Chaque progrès rencontré chez un patient est porteur d’espoir, chaque situation qui se dénoue donne sens à son travail. « Le Docteur Ravel est un pilier pour l’Institut, il a accompagné chaque étape de son développement, témoigne le Dr Clotilde Mircher, C’est un pédiatre dans l’âme : il a une grande connaissance des maladies génétiques, mais aussi de tout ce qui les accompagne. Il a une prise en charge experte de chaque patient, non seulement par sa grande connaissance médicale et son sens clinique, mais aussi par son attention, sa disponibilité, sa patience, son respect de chacun qui lui donnent une profondeur particulière. Le Dr Ravel aide volontiers chacun, capable de répondre même à 23 heures aux appels à l’aide de parents, de recevoir en urgence un patient sur son heure de déjeuner, ou encore d’interrompre immédiatement ce qu’il est en train de faire pour donner son avis expert au collègue qui le lui demande. Il nous a tous beaucoup appris. »

« Une vertu commune aux médecins et aux parents, c’est l’espérance. »

Le soin de ses patients, l’accueil de chacun, offrir la meilleure prise en charge : c’est ce qui animera le Docteur Ravel durant toutes ces années auprès des patients. « En 40 ans, j’ai vu de tels progrès en médecine que j’ai confiance : l’avenir est à nous. Il y a encore du chemin à faire pour la trisomie 21 mais nous y arriverons. Une vertu commune aux médecins et aux parents, c’est l’espérance. » Ce message n’est d’ailleurs pas sans rappeler les mots du Professeur Lejeune « La tâche est immense mais l’espérance aussi ! »

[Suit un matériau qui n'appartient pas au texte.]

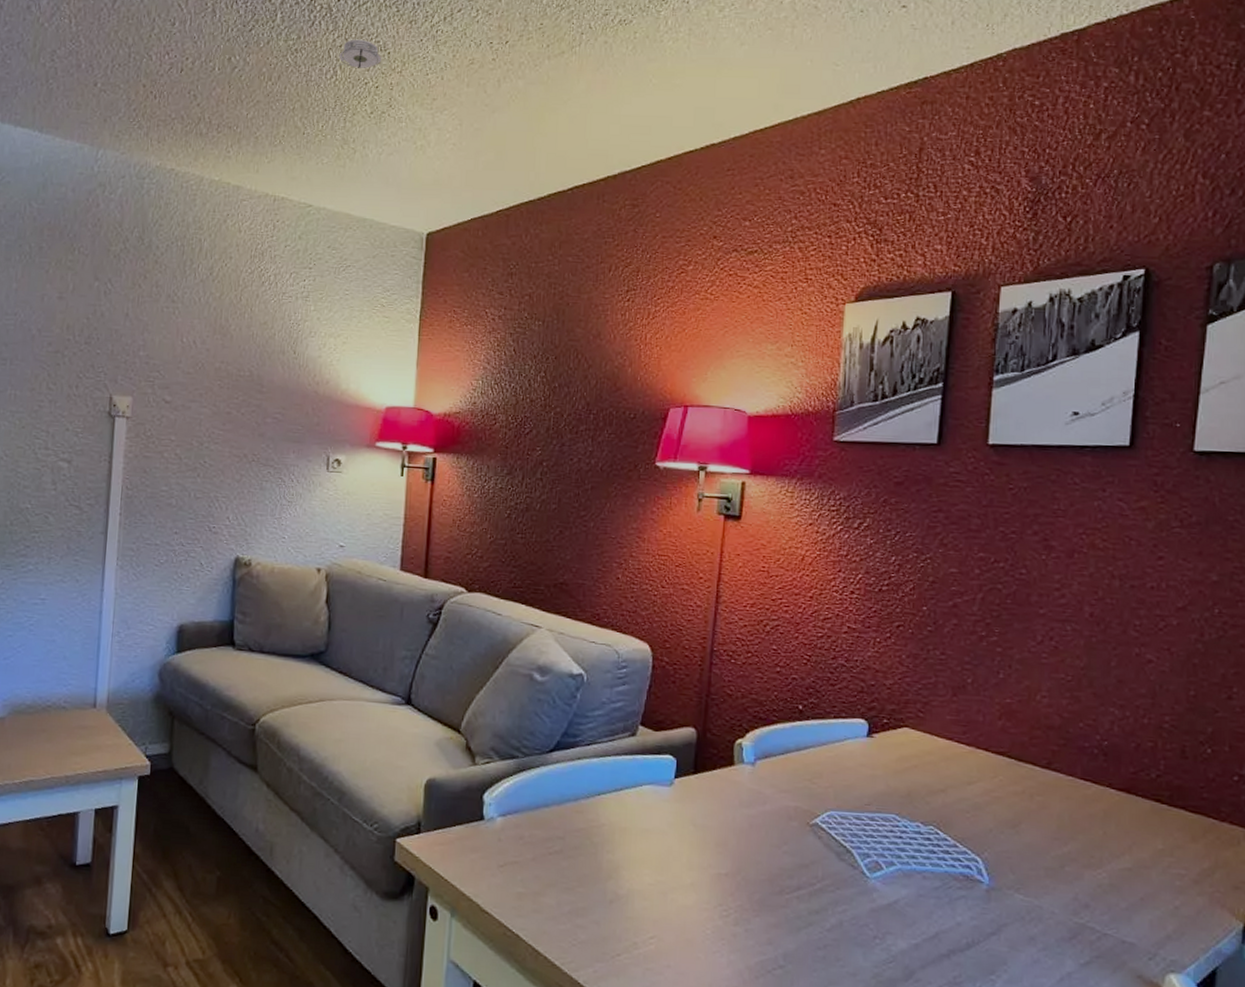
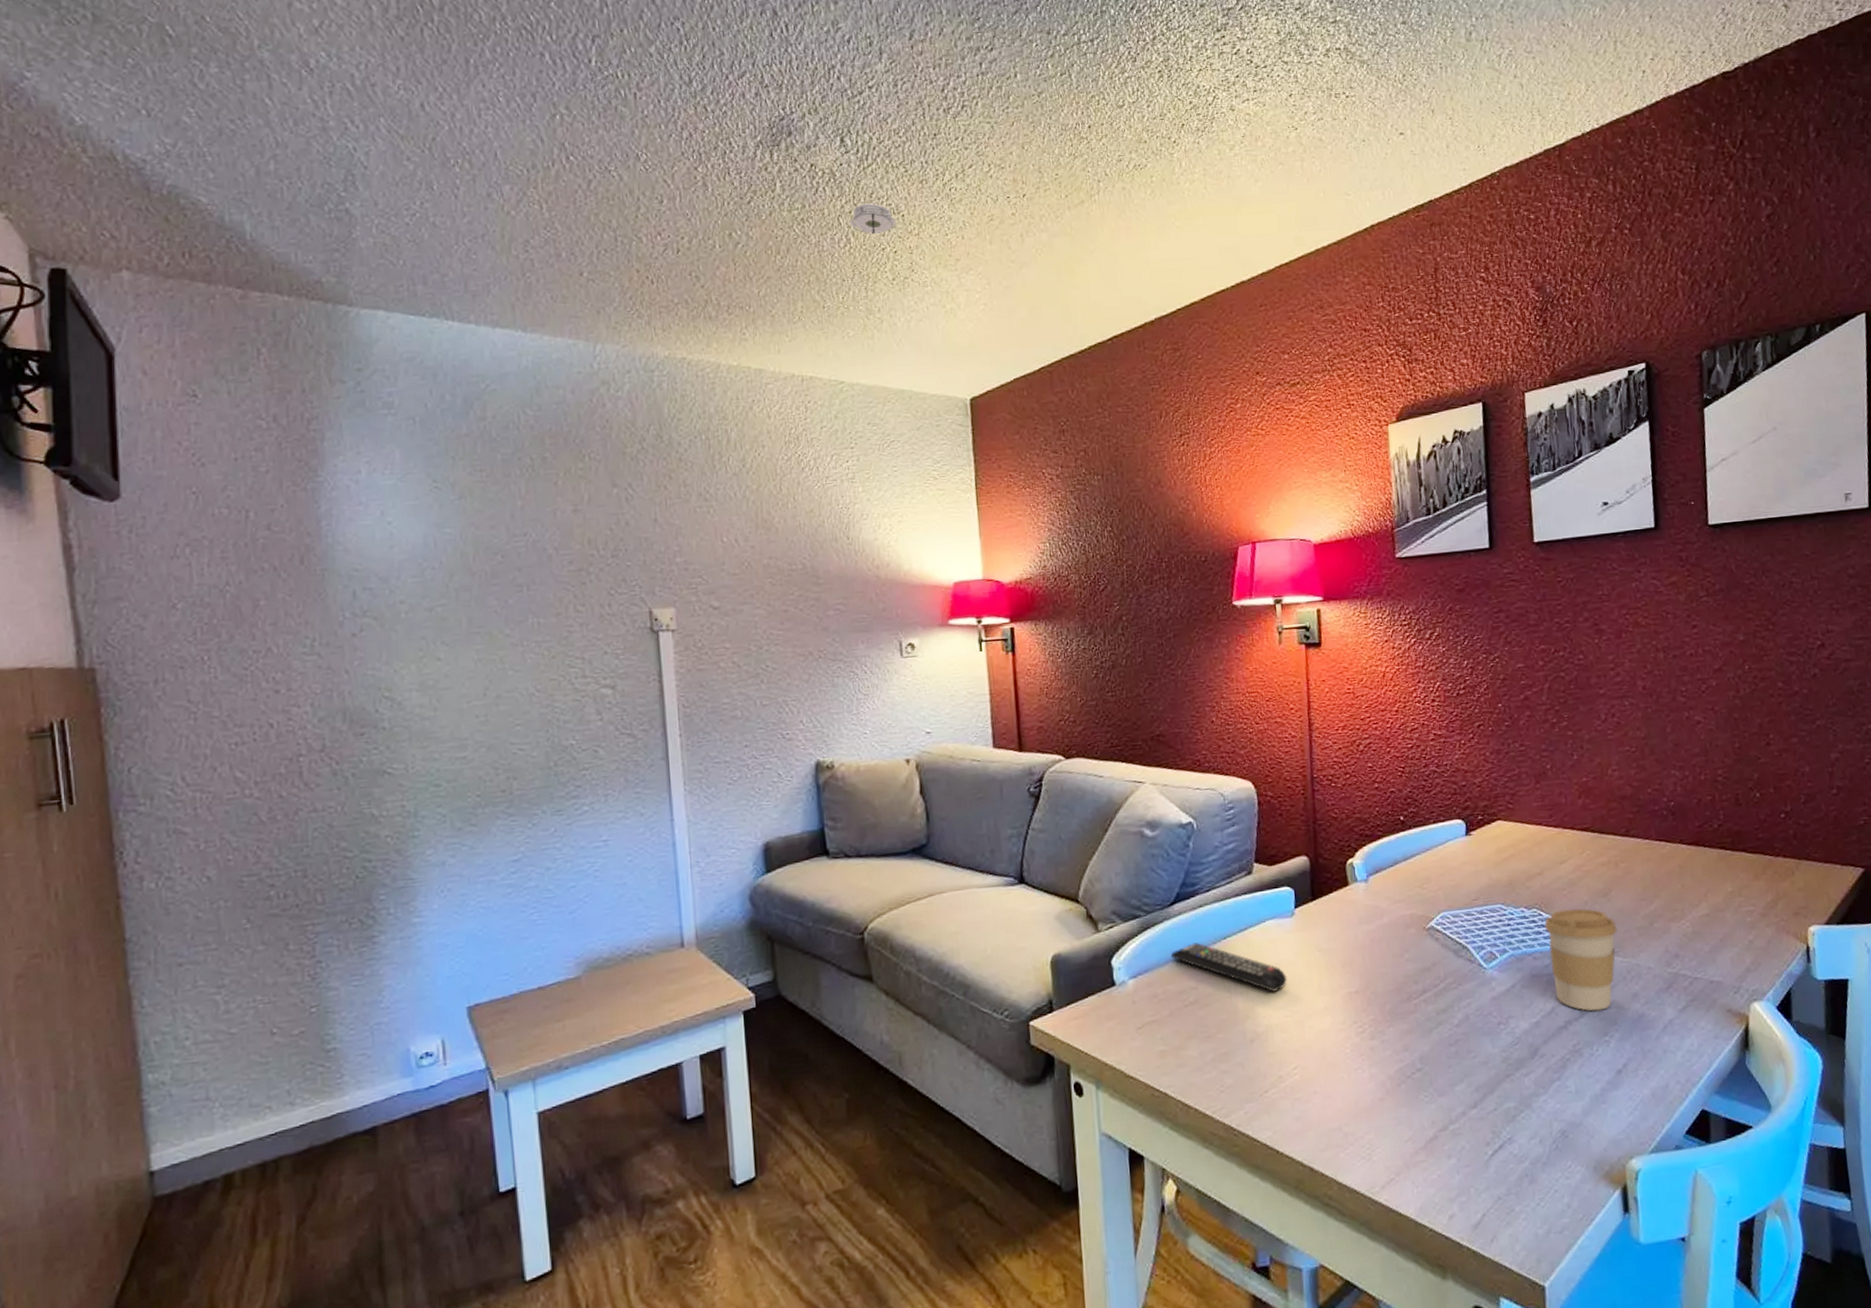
remote control: none [542,793,656,858] -> present [1170,942,1287,992]
coffee cup: none [940,833,1022,947] -> present [1544,908,1618,1011]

A la veille de son départ, le Docteur Aimé Ravel porte un regard serein sur l’avenir : « Je pars rassuré de savoir la relève assurée. J’ai confiance en l’Institut que je sais solide aujourd’hui et qui poursuivra notre travail. »

Ceux qui connaissent le Docteur Aimé Ravel imagineront sans mal son sourire amusé lorsqu’il conclut par ces mots « Je ne regrette pas ma vie, je l’ai trouvée intéressante », avant d’ajouter, plus gravement « Je n’ai fait que mon devoir ».